== JOB ==
Look below for the line containing "ranging -> [65,323,175,336]" and the line containing "[710,1841,814,1856] best.You ->", then set down both and every line between them exactly, without pictures.

== SOURCE MATERIAL ==
↓↓↓

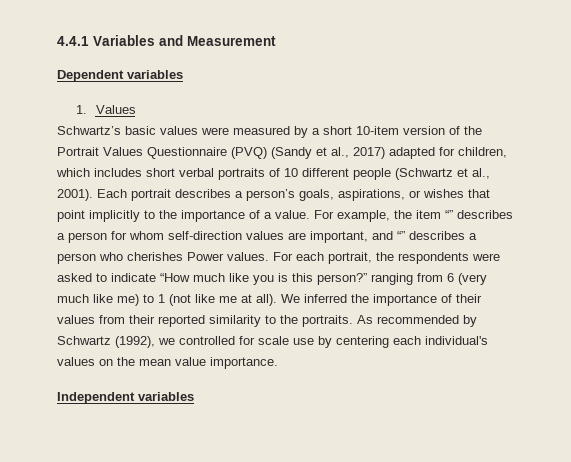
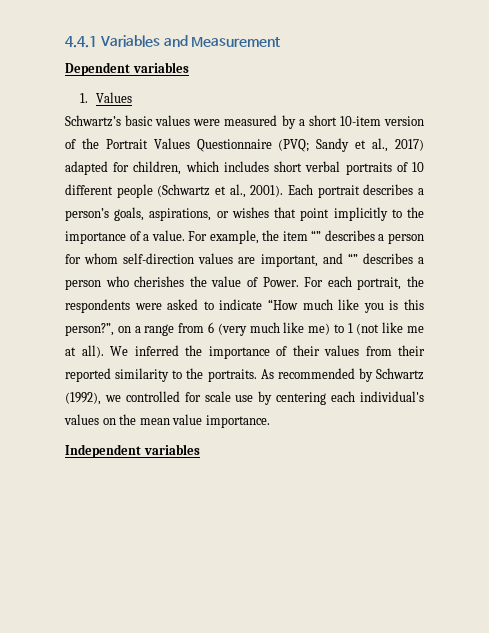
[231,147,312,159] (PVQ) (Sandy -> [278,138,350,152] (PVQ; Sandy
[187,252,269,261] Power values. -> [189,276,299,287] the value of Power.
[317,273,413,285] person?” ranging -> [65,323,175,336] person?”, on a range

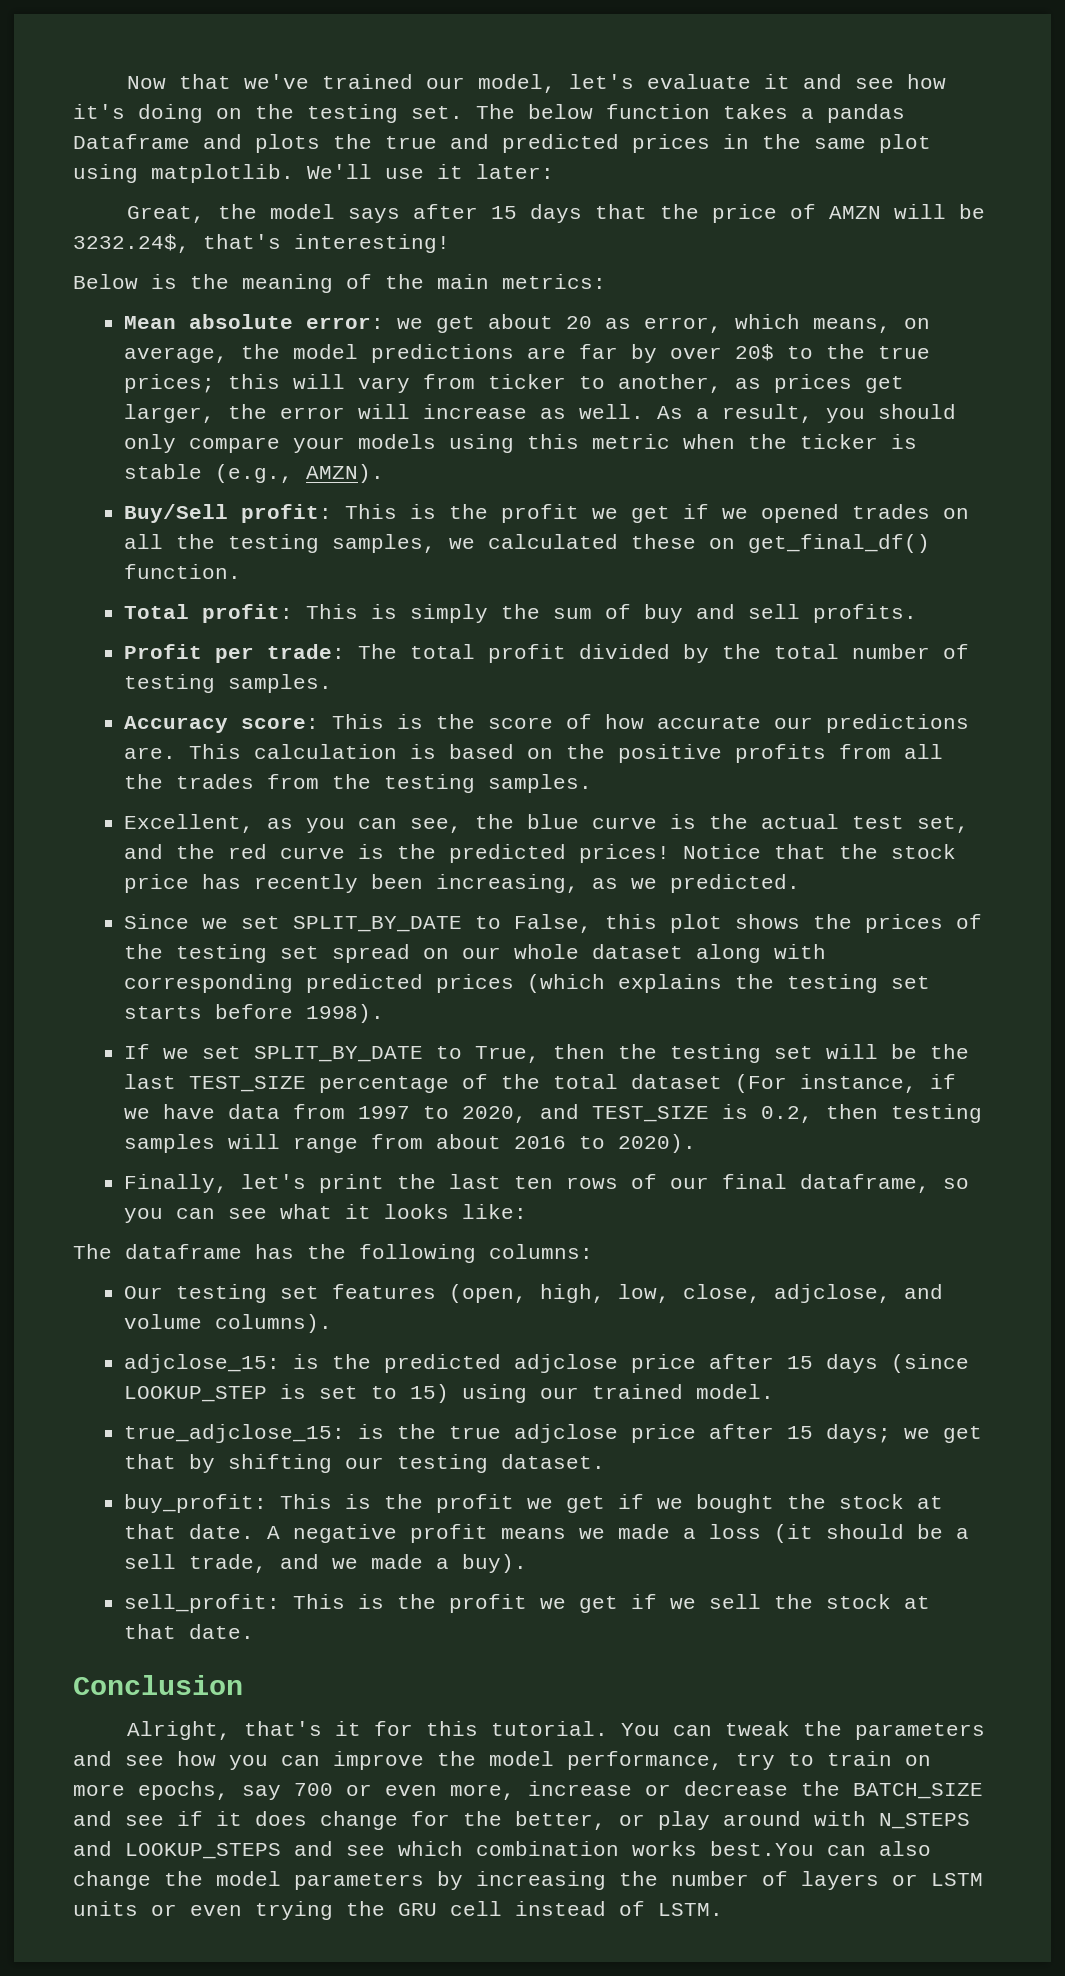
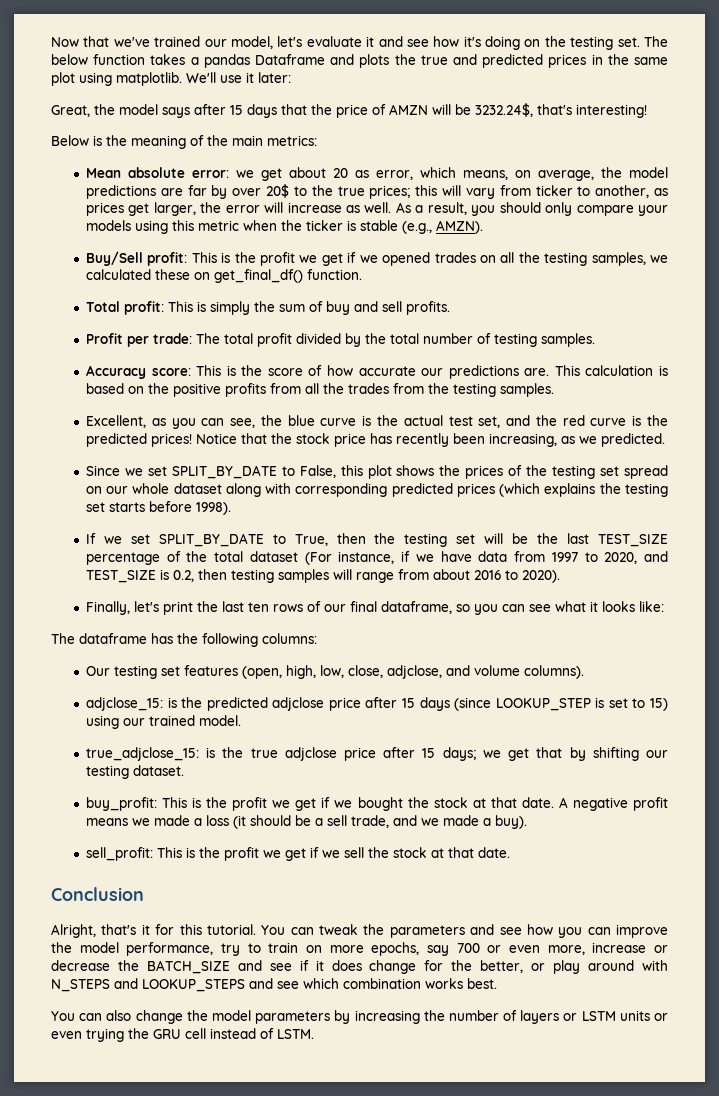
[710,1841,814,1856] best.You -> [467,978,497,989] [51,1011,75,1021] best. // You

↑↑↑
↓↓↓

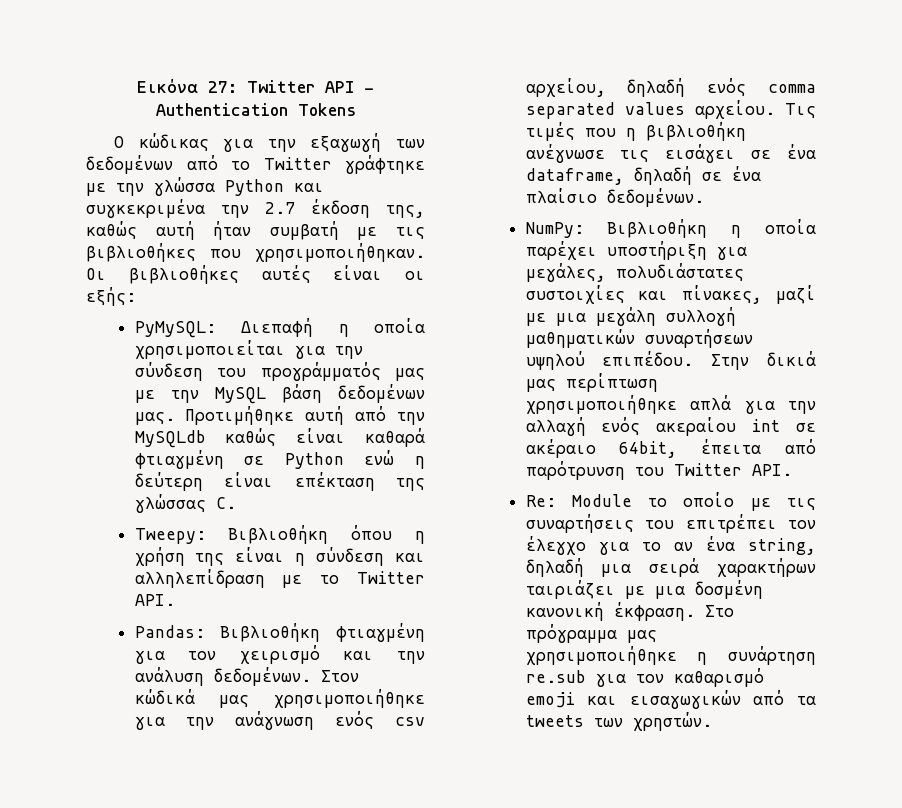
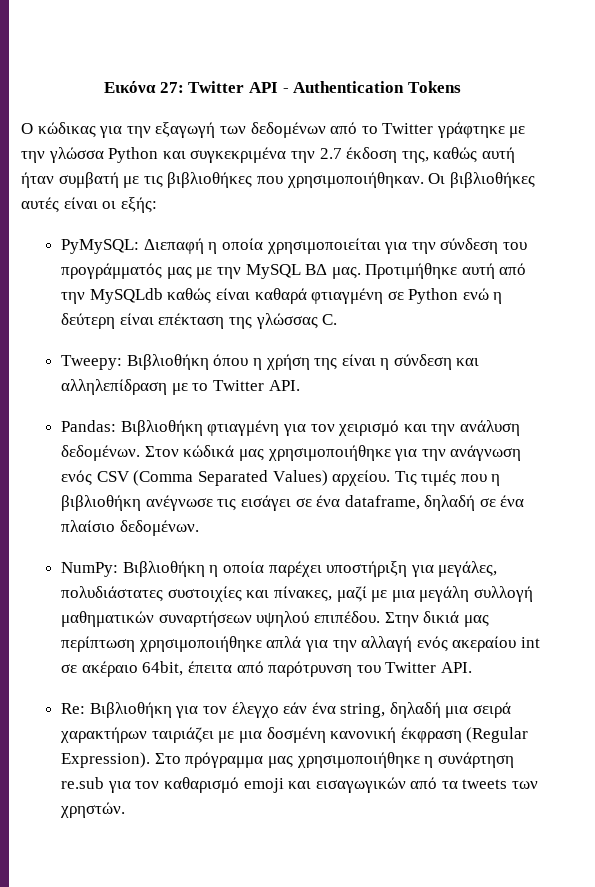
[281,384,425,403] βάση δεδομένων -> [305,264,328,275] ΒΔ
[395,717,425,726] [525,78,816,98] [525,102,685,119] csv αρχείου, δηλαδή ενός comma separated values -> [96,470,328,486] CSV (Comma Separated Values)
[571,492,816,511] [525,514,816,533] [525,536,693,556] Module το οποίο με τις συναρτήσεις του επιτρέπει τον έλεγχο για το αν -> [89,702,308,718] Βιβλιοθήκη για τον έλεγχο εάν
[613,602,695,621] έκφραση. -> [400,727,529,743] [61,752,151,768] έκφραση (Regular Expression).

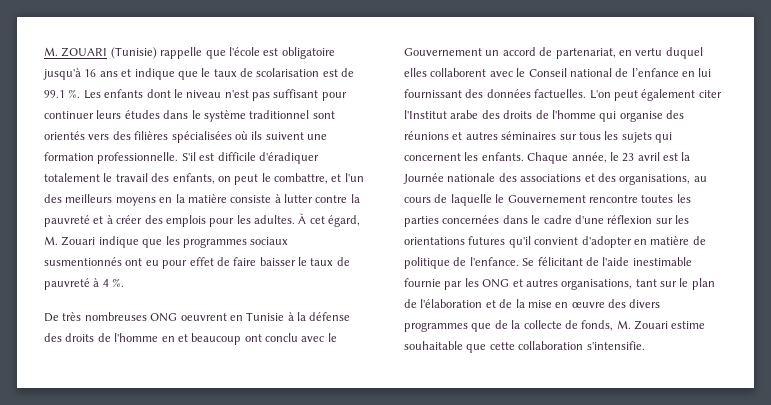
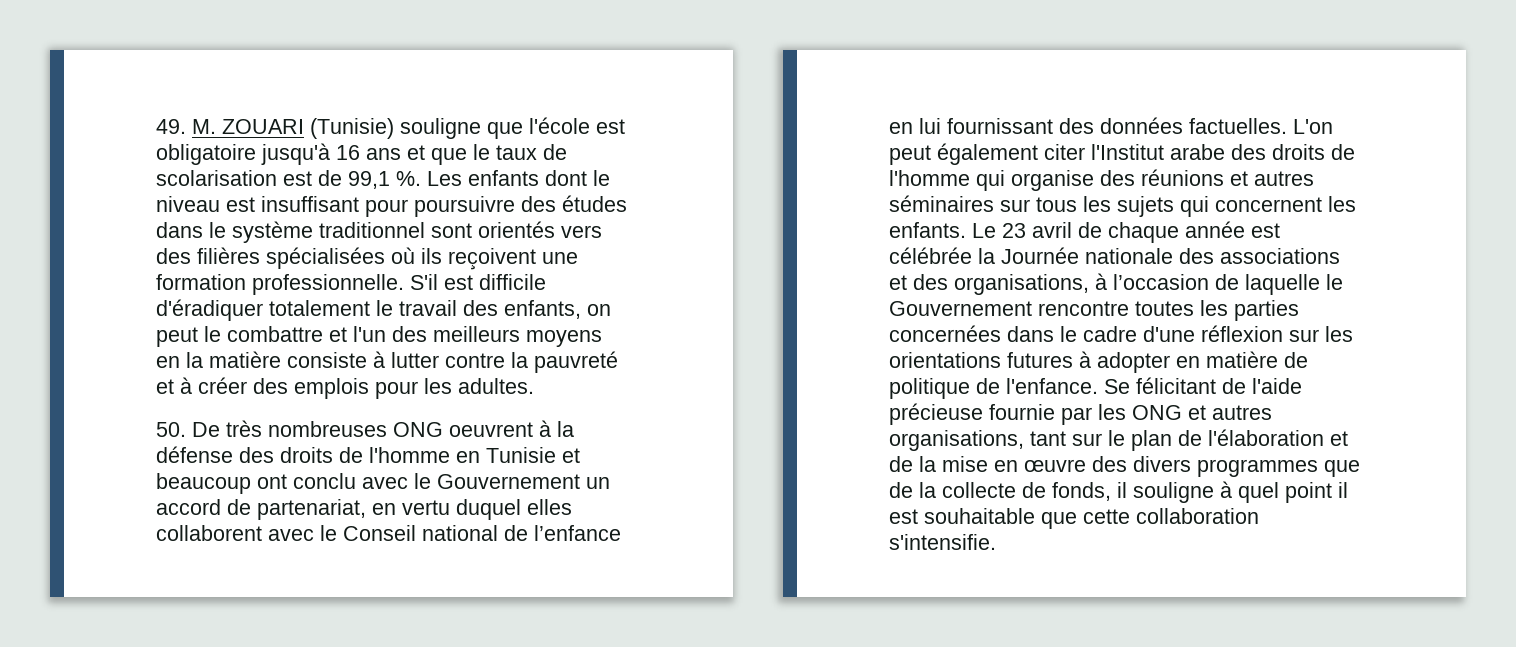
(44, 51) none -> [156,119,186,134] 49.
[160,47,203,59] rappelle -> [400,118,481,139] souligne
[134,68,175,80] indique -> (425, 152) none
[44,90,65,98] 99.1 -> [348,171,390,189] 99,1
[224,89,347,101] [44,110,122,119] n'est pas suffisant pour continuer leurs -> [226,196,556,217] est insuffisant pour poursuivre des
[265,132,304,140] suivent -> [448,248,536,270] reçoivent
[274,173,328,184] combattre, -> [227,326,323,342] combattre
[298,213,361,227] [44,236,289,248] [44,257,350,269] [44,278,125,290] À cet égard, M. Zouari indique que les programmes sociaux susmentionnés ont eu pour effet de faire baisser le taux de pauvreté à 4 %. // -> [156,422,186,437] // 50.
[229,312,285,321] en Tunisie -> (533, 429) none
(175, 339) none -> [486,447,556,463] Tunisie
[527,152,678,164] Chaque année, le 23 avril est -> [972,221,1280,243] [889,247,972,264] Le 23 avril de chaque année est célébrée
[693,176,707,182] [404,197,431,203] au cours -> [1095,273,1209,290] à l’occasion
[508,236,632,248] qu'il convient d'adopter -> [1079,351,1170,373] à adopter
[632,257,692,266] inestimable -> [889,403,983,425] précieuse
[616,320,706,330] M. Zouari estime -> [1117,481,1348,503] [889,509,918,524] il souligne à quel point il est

↑↑↑
↓↓↓

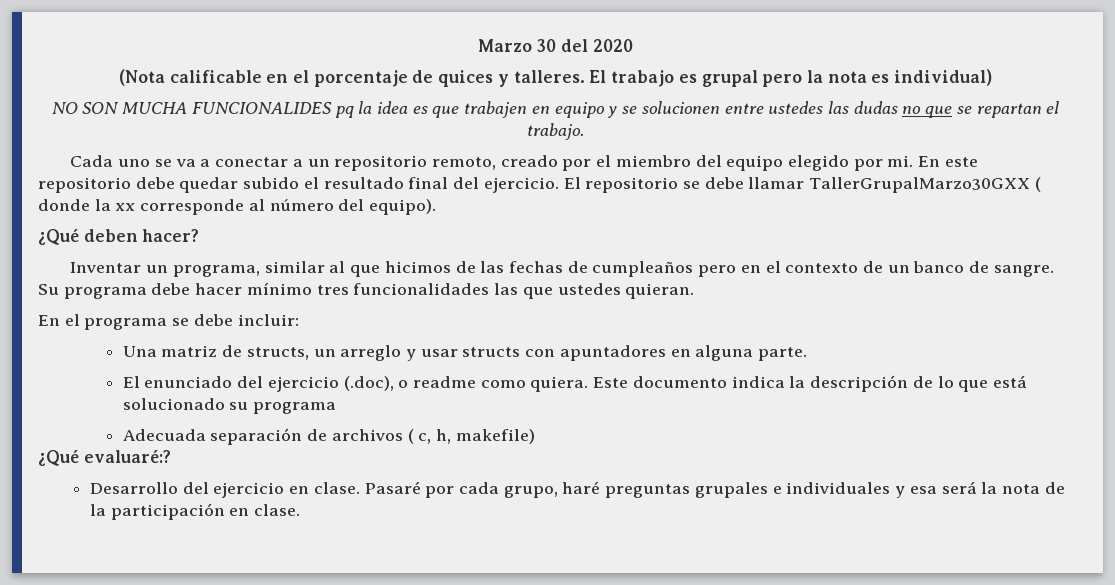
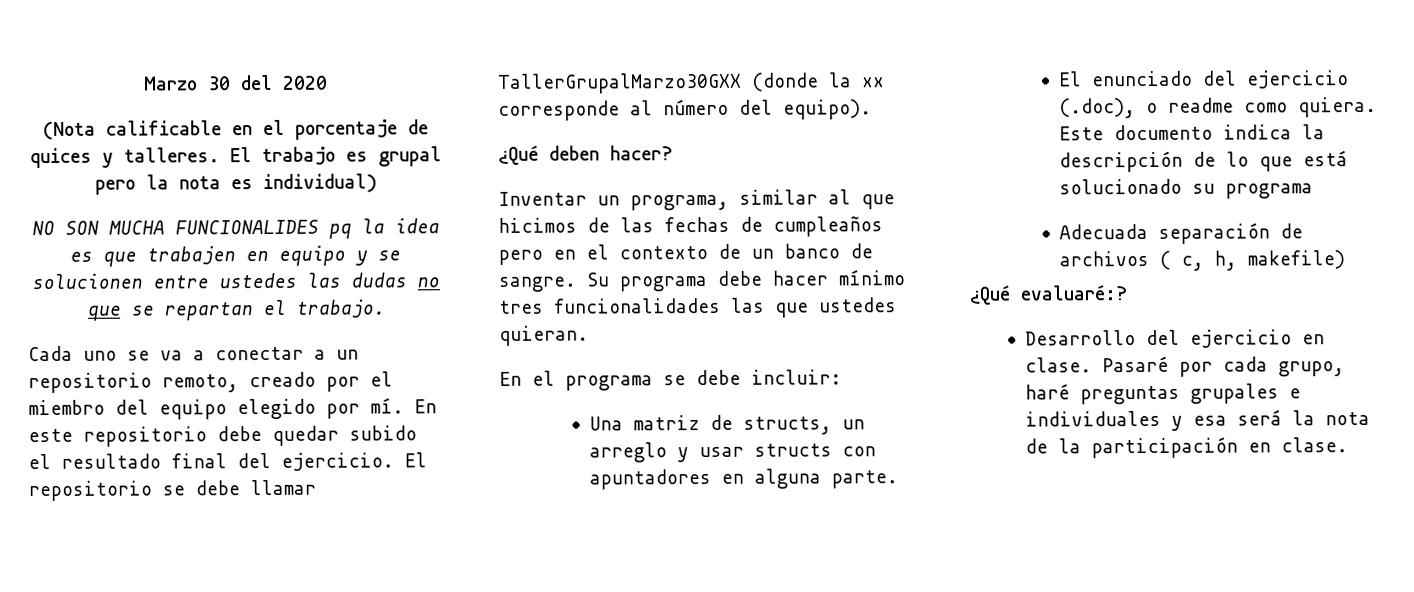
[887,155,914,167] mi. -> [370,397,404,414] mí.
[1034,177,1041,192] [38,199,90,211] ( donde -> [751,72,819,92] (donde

↑↑↑

== RESPONSE ==
[317,273,413,285] person?” ranging -> [65,323,175,336] person?”, on a range

[710,1841,814,1856] best.You -> [467,978,497,989] [51,1011,75,1021] best. // You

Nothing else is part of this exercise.